On March 9, news broke that 15-year-old Henry Lee Lewis III was arrested on charges that include second-degree murder and armed robbery. Surveillance footage showed a suspect dressed in a ski cap and all-black clothing following Barbosa, who had both hands in the air, to his car. Later video evidence showed Barbosa making two $500 withdrawals at a Bank of America ATM before the perpetrator shot him and fled the scene, abandoning him in his car.
Our thoughts are with the family and friends of real estate professional Stefano Jammel Barbosa. Please remain diligent, friends. 💗
A search of Lewis’ phone helped identify where Barbosa was abducted, the bank and the car crash, according to the police report. A search of his internet history also showed that he had searched and viewed a story about the shooting.
Lewis was identified as the suspect by both detectives and school staff from the K-12 Cross Creek School who were shown surveillance footage. NBC reports that Lewis is being held without bond at the Broward County Jail (he was initially held at a juvenile facility) and is being charged as an adult. His prior arrest records included burglary charges as well as resisting arrest and battery on a police officer.
“I know it says you’re 15 years old, but you’ve been charged as an adult with a first count of murder while engaged in a… robbery with a firearm,” Judge John Murphy told Lewis at the bond hearing. “Those are not bondable offenses.”
Barbosa had at different points been an independent licensed agent and worked at Homeinc Realty. When news of his death broke, colleagues, safety advocates and professional associations expressed their grief on social media.

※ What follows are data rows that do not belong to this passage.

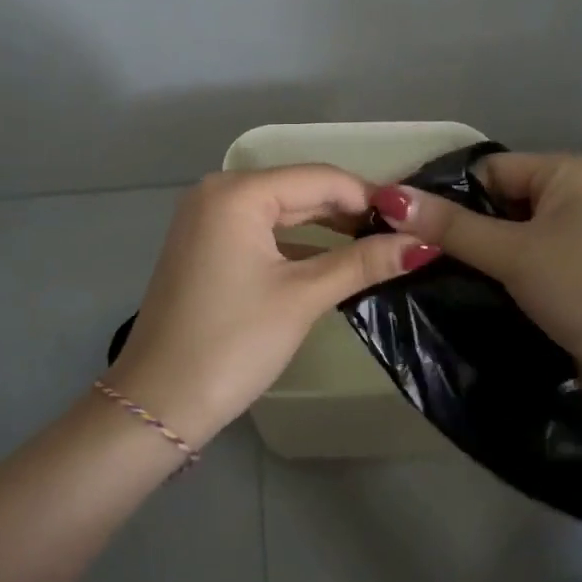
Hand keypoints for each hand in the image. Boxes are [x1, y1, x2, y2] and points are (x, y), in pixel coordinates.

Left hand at [109, 166, 438, 446]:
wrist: (158, 403)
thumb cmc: (232, 343)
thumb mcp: (302, 297)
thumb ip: (362, 263)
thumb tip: (424, 244)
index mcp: (238, 193)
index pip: (320, 178)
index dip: (369, 197)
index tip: (415, 220)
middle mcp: (218, 192)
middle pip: (300, 191)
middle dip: (351, 213)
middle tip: (404, 236)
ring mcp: (208, 219)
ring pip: (282, 212)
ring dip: (327, 228)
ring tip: (379, 248)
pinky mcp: (206, 246)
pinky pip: (263, 231)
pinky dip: (298, 244)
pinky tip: (334, 260)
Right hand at [369, 152, 581, 369]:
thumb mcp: (513, 253)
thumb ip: (450, 226)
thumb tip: (387, 196)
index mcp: (568, 173)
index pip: (489, 170)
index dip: (445, 196)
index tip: (400, 225)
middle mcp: (579, 199)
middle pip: (500, 205)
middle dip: (461, 232)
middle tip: (412, 257)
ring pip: (513, 242)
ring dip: (480, 261)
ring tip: (430, 280)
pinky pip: (531, 270)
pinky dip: (504, 282)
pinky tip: (470, 300)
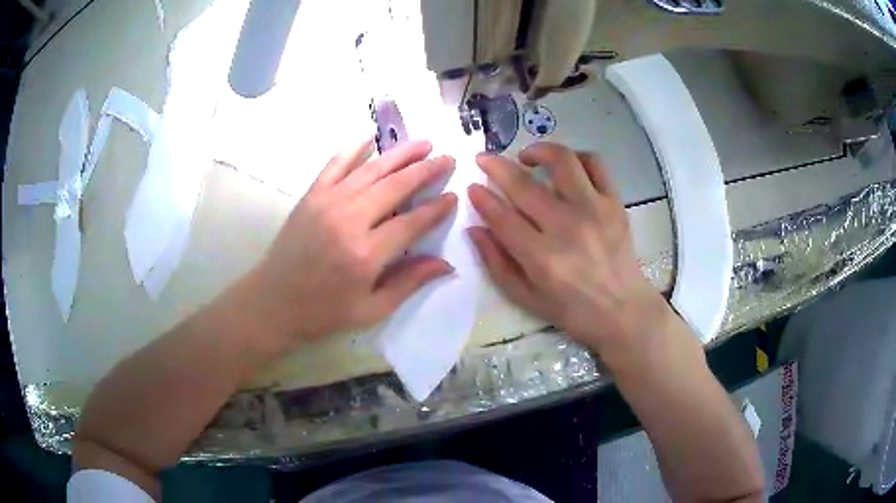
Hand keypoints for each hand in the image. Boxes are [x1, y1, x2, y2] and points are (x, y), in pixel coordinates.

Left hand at [248, 139, 456, 344]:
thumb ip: (409, 282)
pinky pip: (335, 164)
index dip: (436, 208)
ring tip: (424, 143)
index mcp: (366, 254)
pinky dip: (353, 148)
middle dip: (426, 170)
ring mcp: (327, 202)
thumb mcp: (371, 309)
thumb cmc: (323, 312)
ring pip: (371, 169)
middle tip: (448, 159)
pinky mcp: (311, 196)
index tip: (453, 196)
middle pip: (395, 186)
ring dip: (400, 154)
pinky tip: (370, 136)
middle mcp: (349, 220)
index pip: (412, 222)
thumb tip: (446, 264)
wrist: (273, 303)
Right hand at [468, 142, 670, 356]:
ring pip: (562, 161)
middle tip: (485, 159)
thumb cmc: (572, 310)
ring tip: (526, 157)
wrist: (623, 310)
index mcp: (542, 258)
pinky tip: (565, 166)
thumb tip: (475, 229)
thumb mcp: (526, 297)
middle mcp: (567, 227)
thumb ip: (496, 263)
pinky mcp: (614, 203)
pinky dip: (576, 156)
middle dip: (496, 166)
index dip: (482, 198)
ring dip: (538, 150)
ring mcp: (594, 210)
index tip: (472, 186)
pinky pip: (595, 164)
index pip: (502, 217)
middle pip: (524, 185)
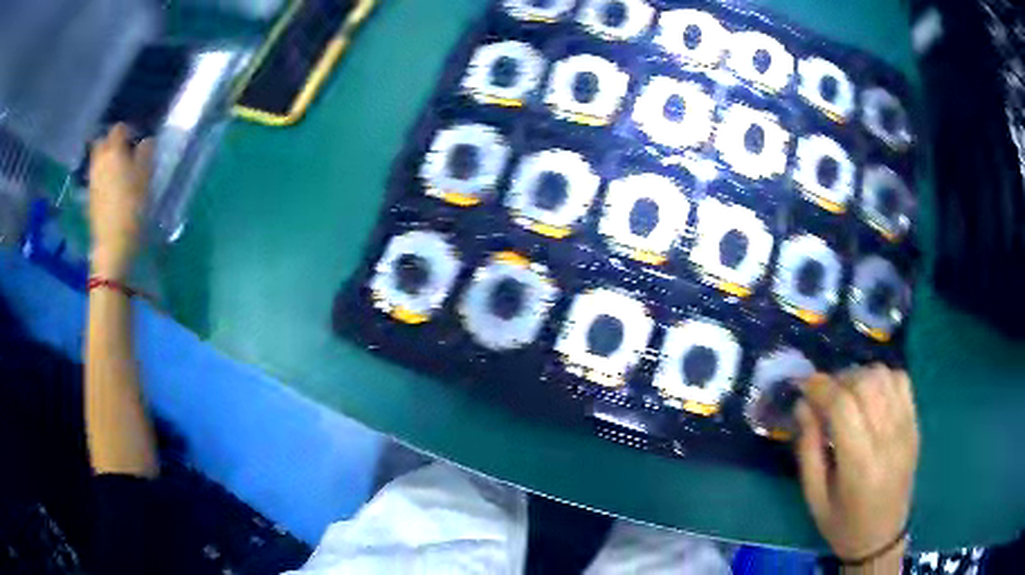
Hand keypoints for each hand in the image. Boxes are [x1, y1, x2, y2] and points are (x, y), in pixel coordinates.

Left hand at [88, 124, 152, 279]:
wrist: (113, 244)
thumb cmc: (132, 207)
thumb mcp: (146, 177)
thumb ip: (146, 154)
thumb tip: (145, 141)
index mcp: (114, 150)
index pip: (119, 128)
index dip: (128, 130)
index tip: (137, 139)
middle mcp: (100, 160)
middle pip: (103, 141)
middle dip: (112, 142)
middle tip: (125, 151)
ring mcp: (92, 179)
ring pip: (97, 159)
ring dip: (106, 159)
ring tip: (118, 169)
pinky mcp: (90, 197)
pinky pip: (96, 176)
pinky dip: (102, 175)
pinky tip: (111, 186)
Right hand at [795, 365, 918, 564]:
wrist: (882, 536)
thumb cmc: (843, 523)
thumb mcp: (814, 497)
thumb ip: (807, 449)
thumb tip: (802, 404)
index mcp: (860, 465)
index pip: (843, 406)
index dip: (820, 387)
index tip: (804, 386)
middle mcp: (888, 440)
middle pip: (865, 383)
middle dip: (838, 379)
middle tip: (823, 392)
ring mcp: (906, 428)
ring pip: (884, 375)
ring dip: (859, 375)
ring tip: (846, 392)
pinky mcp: (915, 423)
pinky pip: (901, 380)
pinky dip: (881, 377)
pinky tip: (870, 394)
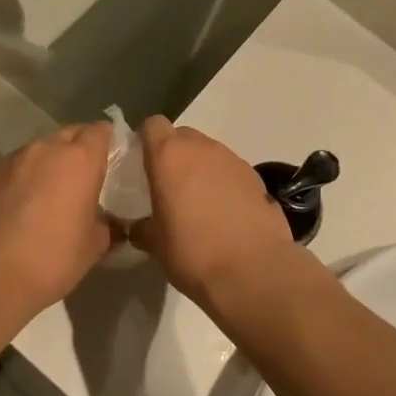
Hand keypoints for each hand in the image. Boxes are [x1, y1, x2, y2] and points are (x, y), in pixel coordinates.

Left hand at [0, 122, 111, 317]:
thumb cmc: (51, 259)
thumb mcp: (93, 247)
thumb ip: (106, 226)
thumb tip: (107, 224)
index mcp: (79, 159)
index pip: (100, 131)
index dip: (107, 142)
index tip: (111, 162)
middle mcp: (44, 149)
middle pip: (68, 135)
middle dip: (78, 150)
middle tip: (83, 179)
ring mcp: (10, 160)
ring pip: (38, 151)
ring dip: (47, 164)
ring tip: (48, 194)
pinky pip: (12, 169)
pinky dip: (21, 180)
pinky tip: (18, 208)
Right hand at [132, 117, 293, 312]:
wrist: (253, 270)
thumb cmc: (192, 251)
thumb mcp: (155, 244)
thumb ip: (143, 227)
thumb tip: (139, 227)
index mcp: (169, 155)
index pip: (152, 125)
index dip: (146, 141)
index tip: (142, 165)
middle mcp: (202, 148)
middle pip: (182, 136)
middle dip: (174, 155)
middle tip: (168, 187)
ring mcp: (233, 160)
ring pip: (209, 153)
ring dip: (201, 170)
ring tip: (199, 205)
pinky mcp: (257, 178)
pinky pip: (231, 172)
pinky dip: (224, 185)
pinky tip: (225, 215)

“Our thoughts are with the family and friends of real estate professional Stefano Jammel Barbosa,” the Beverly Carter Foundation, a foundation that was launched in the name of an agent who was killed after attending a home showing in 2014, said in a Facebook post. “Please remain diligent, friends.”
“Regardless of the neighborhood or part of town, always exercise caution, be alert and aware of your surroundings at all times,” real estate safety expert Tracey Hawkins told Inman in an email. “Don’t assume a neighborhood is ‘good’ or ‘bad.’ Criminals travel.”